E poi via con l’uso di carte diverse, la 1000 punti, la liscia, la morbida, la seppiata. Vuoi la foto su carta lucida? Nessun problema: basta lasciar asciugare la foto su una lastra di vetro per ottenere l’effetto!
Ogni volta che ascolto questa storia e mi sento dire: "Tu sì che sei brava!", mi faccio piccola piccola! Quello bravo è stato lui!
Una lezione di umiltà per me, fotografa digitale del terzo millennio, alla quale bastano qualche milione di “megapixel”, una “reflex” ipertecnologica, un “click”, una scheda e qualche quarto d’ora di “Lightroom”! La vera sfida, allora, era anche la semplice messa a fuoco con una “Ferrania” a cassetta!
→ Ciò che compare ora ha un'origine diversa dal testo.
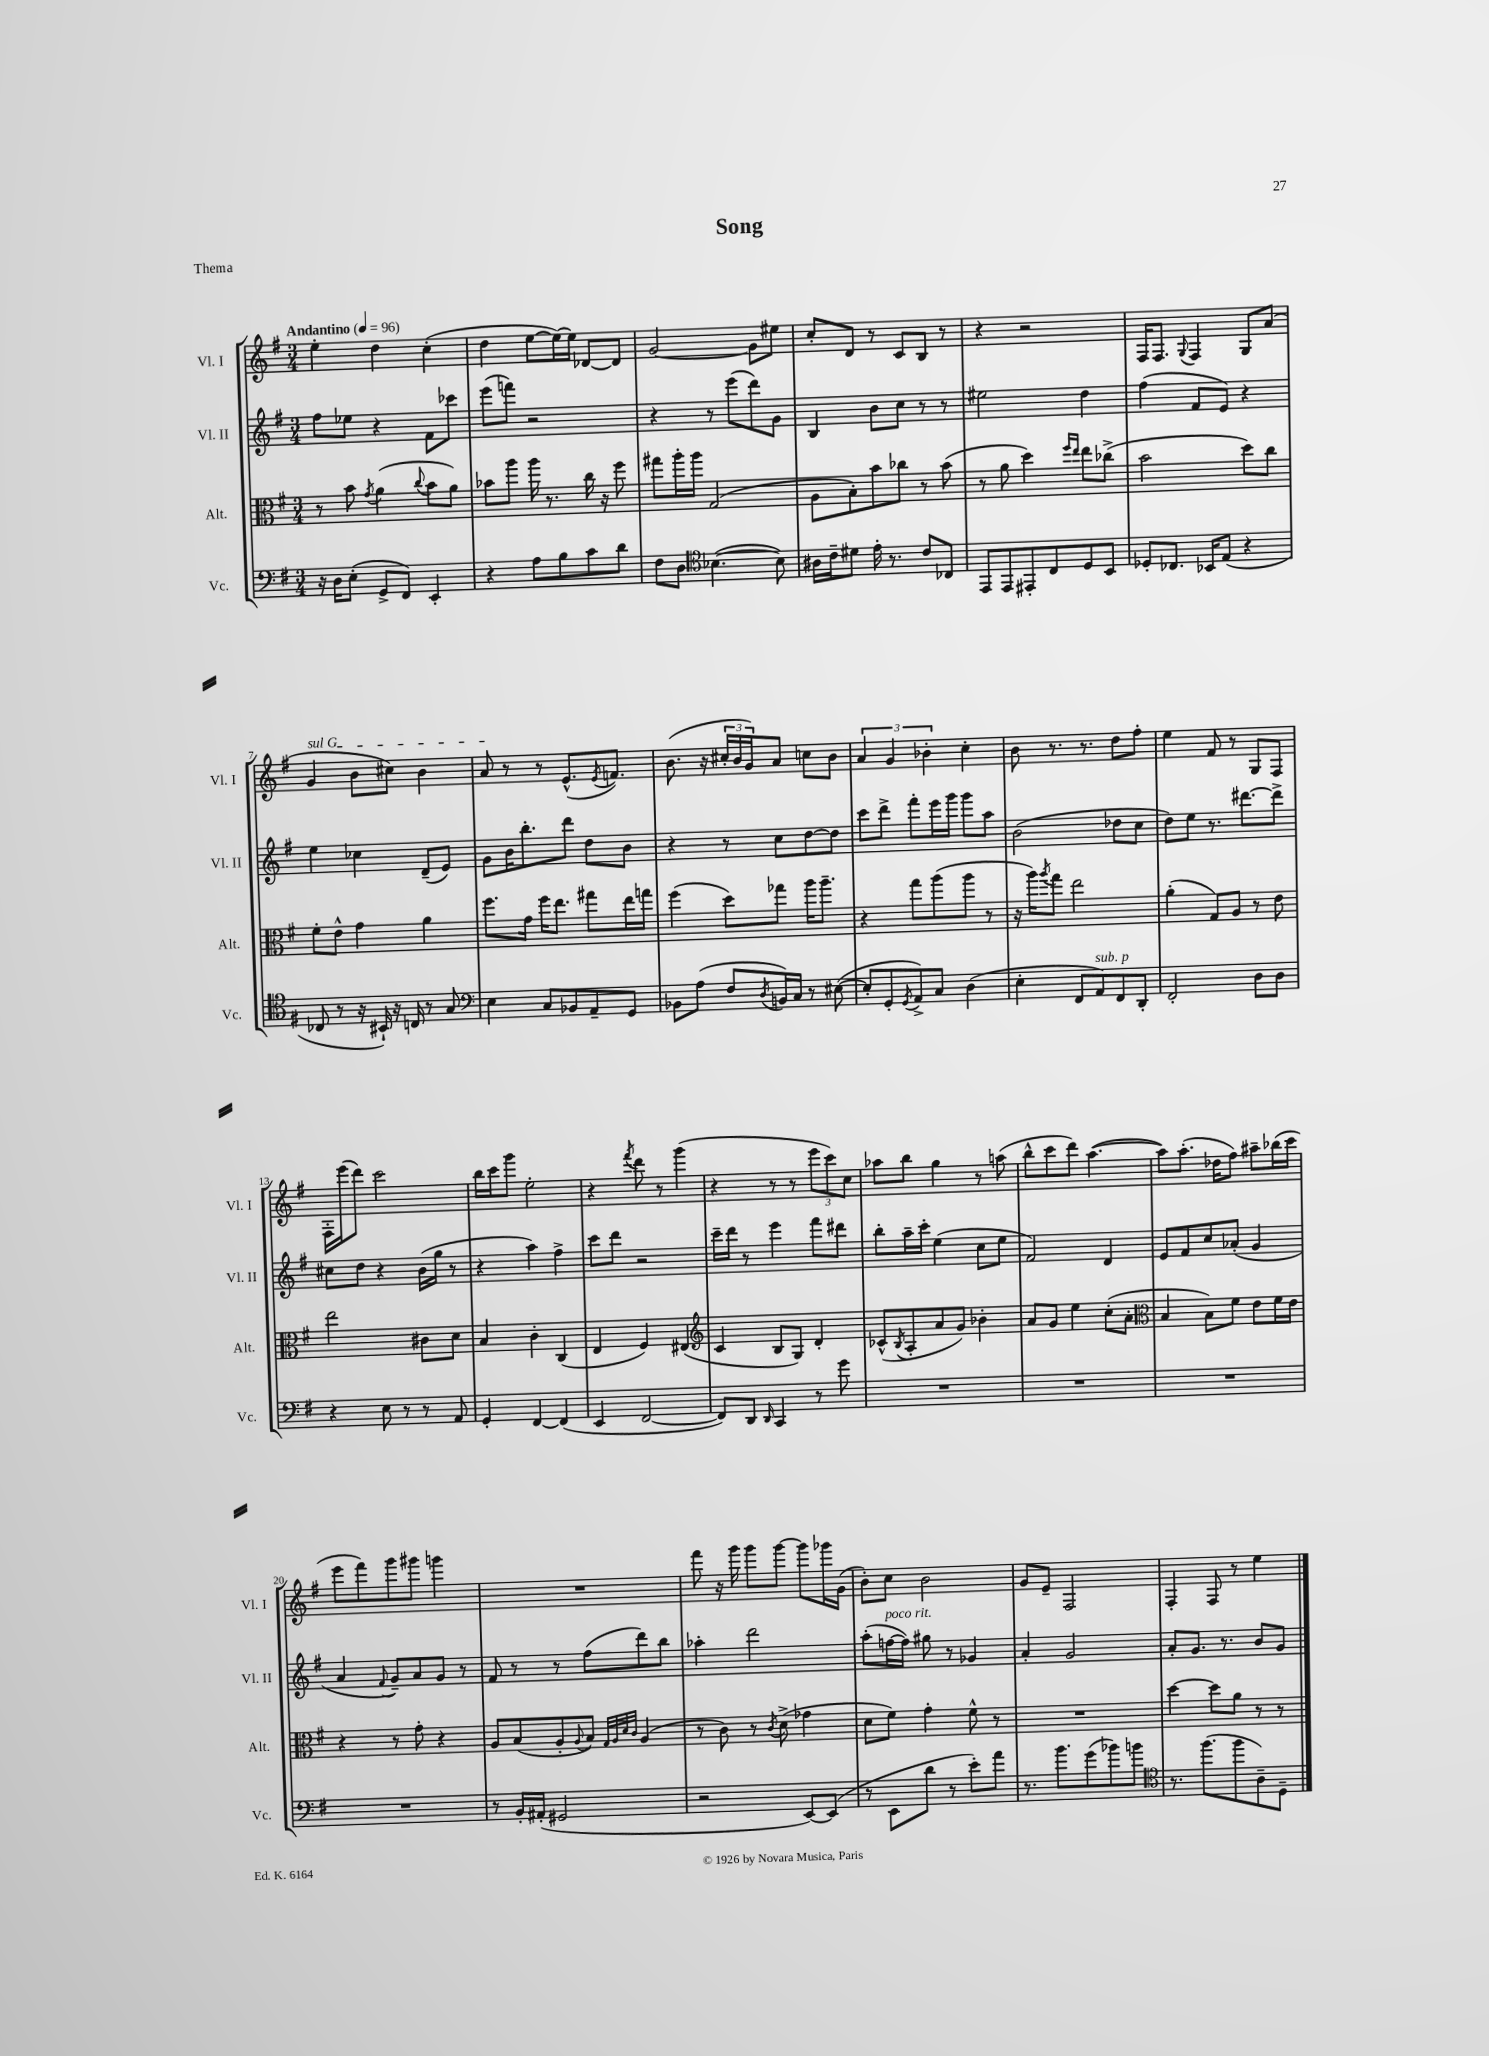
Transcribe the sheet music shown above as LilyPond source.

\header { title = "Song" piece = "Thema" }
<<
\new StaffGroup <<
\new Staff = "s0" \with { instrumentName = "Vl. I" shortInstrumentName = "Vl. I" } {
    \clef treble \key g \major \numericTimeSignature \time 3/4 \tempo "Andantino" 4 = 96
    e''4-. d''4 c''4-.( |
    d''4 e''8~ e''16~) e''16 des'8~ des'8 |
    g'2~ g'8 eis''8 |
    c''8-. d'8 r8 c'8 b8 r8 |
    r4 r2 |
    fis16 fis8. \appoggiatura { g8 } fis4 g8 a'8( |
    \once \override TextSpanner.bound-details.left.text = \markup { \italic "sul G" } g'4\startTextSpan b'8 cis''8) b'4 |
    a'8\stopTextSpan r8 r8 e'8.-^( \acciaccatura { e'8 } f'8.) |
    b'8.( r16 \tuplet 3/2 { cis''16-. b'16 g'16) } a'8 c''8 b'8 |
    \tuplet 3/2 { a'4 g'4 bes'4-. } c''4-. |
    b'8 r8. r8. d''8 fis''8-. |
    e''4 fis'8 r8 g8 fis8 |
    fis16-. e'''16( d'''8) c'''2 |
    b''16 c'''16 g'''8 e''2-. |
    r4 \acciaccatura { fis'''8 } d'''8 r8 g'''4( |
    r4 r8 r8 \tuplet 3/2 { e'''8 c'''8) c''8 } |
    aes''8 b''8 g''4 r8 a''8( |
    b''8-^ c'''8 d'''8) a''4.~( |
    a''8) a''8.-.( des''16 fis''8) ais''8-- bes''16( c'''16 |
    e'''8 fis'''8) g'''8 gis'''8 g'''4 |
    R2. |
    fis'''8 r16 g'''16 g'''8 g'''8~ g'''8 ges'''16 g'16( |
    b'8-.) c''8 b'2 |
    g'8 e'8-- fis2 |
    fis4-. fis8 r8 e''4 \bar "|." |
}
\new Staff = "s1" \with { instrumentName = "Vl. II" shortInstrumentName = "Vl. II" } {
    \clef treble \key g \major \numericTimeSignature \time 3/4
    fis''8 ees''8 r4 fis'8 ces'''8 |
    e'''8( f'''8) r2 |
    r4 r8 e'''8( d'''8) g'8 |
    b4 b'8 c''8 r8 r8 |
    eis''2 d''4 |
    fis''4( fis'8 e'8) r4 |
    e''4 ces''4 d'8--( e'8) |
    g'8 b'16 b''8.-. d'''8 d''8 b'8 |
    r4 r8 c''8 d''8~ d''8 |
    c'''8 d'''8-> fis'''8-. e'''16 g'''16 g'''8 a''8 |
    b'2( des''8 c''8 |
    d''8) e''8 r8. dis'''8.~ dis'''8-> |
    cis''8 d''8 r4 b'16( g''16 r8 |
    r4 a''4) fis''4-> |
    c'''8 d'''8 r2 |
    c'''16-- d'''16 r8 e'''4 fis'''8 dis'''8 |
    b''8-. a''16-- c'''16-. e''4( c''8 e''8 |
    fis'2) d'4 |
    e'8 fis'8 c''8 aes'8-.( g'4 |
    a'4 \appoggiatura { fis'8 } g'8--) a'8 g'8 r8 |
    fis'8 r8 r8 fis''8( d'''8) b''8 |
    aes''4-. d'''2 |
    a''8-.( f''16~^\markup { \italic "poco rit." } f''16) gis''8 r8 ges'4 |
    a'4-. g'2 |
    a'8-. g'8. r8. b'8 g'8 \bar "|." |
}
\new Staff = "s2" \with { instrumentName = "Alt." shortInstrumentName = "Alt." } {
    \clef alto \key g \major \numericTimeSignature \time 3/4
    r8 b'8 \acciaccatura { g'8 } a'4( \appoggiatura { c''8 } b'8 a'8) |
    bes'8 a''8 a''16 r8. c''16 r16 fis''8 |
    gis''8 a''16-. a''16 g2( |
    a8 b8-.) b'8 ces''8 r8 b'8( |
    r8 a'8 d''4) \grace { fis''16 e''16 } e''8 ces''8->( |
    b'2 d''8) c''8 |
    fis'8-. e'8-^ g'4 a'4 |
    fis''8. g'16 fis''16 e''8. gis''8 e''16 g''16 |
    fis''4( d''8) ges''8 a''16 a''8.-- |
    r4 g''8 a''8( a''8 r8 |
    r16 a''16) \acciaccatura { a''8 } g''8 e''2 |
    a'4-.( g8) a8 r8 e'8 |
    e''2 cis'8 d'8 |
    b4 c'4-. c4( |
    e4 fis4) eis4( |
    \clef treble c'4 b8 g8) d'4-. |
    ces'8-^( \acciaccatura { b8 } a8-. a'8 g'8) bes'4-. |
    a'8 g'8 e''4 c''8-.( a'8-. |
    \clef alto b4 b8) fis'8 e'8 fis'16 e'16 |
    r4 r8 g'8-. r4 |
    a8 b8( a8-. \appoggiatura { a8 } b8) \grace { g32 a32 d'32 c'32 } a4( |
    r8 c'8) r8 \acciaccatura { c'8 } d'8->( ges'4 |
    d'8 fis'8) g'4-. fis'8-^ r8 |
    R2. |
    d''4~ d''8 a'8 r8 r8 \bar "|." |
}
\new Staff = "s3" \with { instrumentName = "Vc." shortInstrumentName = "Vc." } {
    \clef bass \key g \major \numericTimeSignature \time 3/4
    r16 d16 e8-.( g,8-> fis,8) e,4-. |
    r4 a8 b8 c'8 d'8 |
    fis8 d8 \clef tenor bes4.~( bes8) |
    ais16 c'16-- dis'8 e'16-. r8. c'8 ces8 |
    e,8 e,8 eis,8-. c8 d8 b,8 |
    des8-. ces8. bes,16 e8( r4 |
    ces8 r8 r16 bis,16-!) r16 c16 r8 g8 |
    \clef bass e4 c8 bes,8 a,8-- g,8 |
    bes,8 a8( fis8 \acciaccatura { d8 } b,16) c16 r8 eis8~( |
    eis8-. g,8-. \acciaccatura { g,8 } a,8->) c8 d4( |
    e4-. fis,8 a,8^\markup { \italic "sub. p" }) fis,8 d,8-. |
    fis,2-. d8 d8 |
    r4 e8 r8 r8 a,8 |
    g,4-. fis,4~ fis,4( |
    e,4 fis,2~ |
    fis,8) d,8 \grace { d,16 } c,4 r8 g'8 |
    R2. |
    R2. |
    R2. |
    R2. |
    r8 b,16-. ais,16-.( gis,2 |
    r2 e,8~) e,8( |
    r8 e,8 d'8 r8 e'8-.) a'8 |
    r8. b'8. g'8( bes'8) b'8 |
    \clef tenor r8. fis''8.( fis''8 a8--) d8-- \bar "|." |
}
>>
>>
E lui ci riusciva alla grande!
Ecco perché, anni dopo, di fronte al mio: "E come faccio a fotografare?" (la sua “Minolta” a telemetro degli anni ’60 era tutta manuale e l’unico automatismo era l’esposimetro interno, peraltro rotto!), mi disse: "Misura le distanze mentalmente, tanto per tutto il resto ci sono le tacche per la profondità di campo!".
Già, le tacche…. Adesso non le segnano più sugli obiettivi, d’altronde basta un pulsante…. Ma io d’istinto, le cerco ancora! So solo che, con tutta la tecnologia a disposizione, non ho ancora realizzato un solo scatto paragonabile ai suoi: chi viene nel mio studio, tra le altre foto, si incanta solo guardando il suo “vecchio con menhir”! Sarà l’assenza delle tacche, l’esser digiuna di camera oscura o ….. il non aver avuto la benedizione di Don Luigino?

P.S.: il bambino della storia oggi ha 83 anni e, qualora non si fosse capito, è mio padre!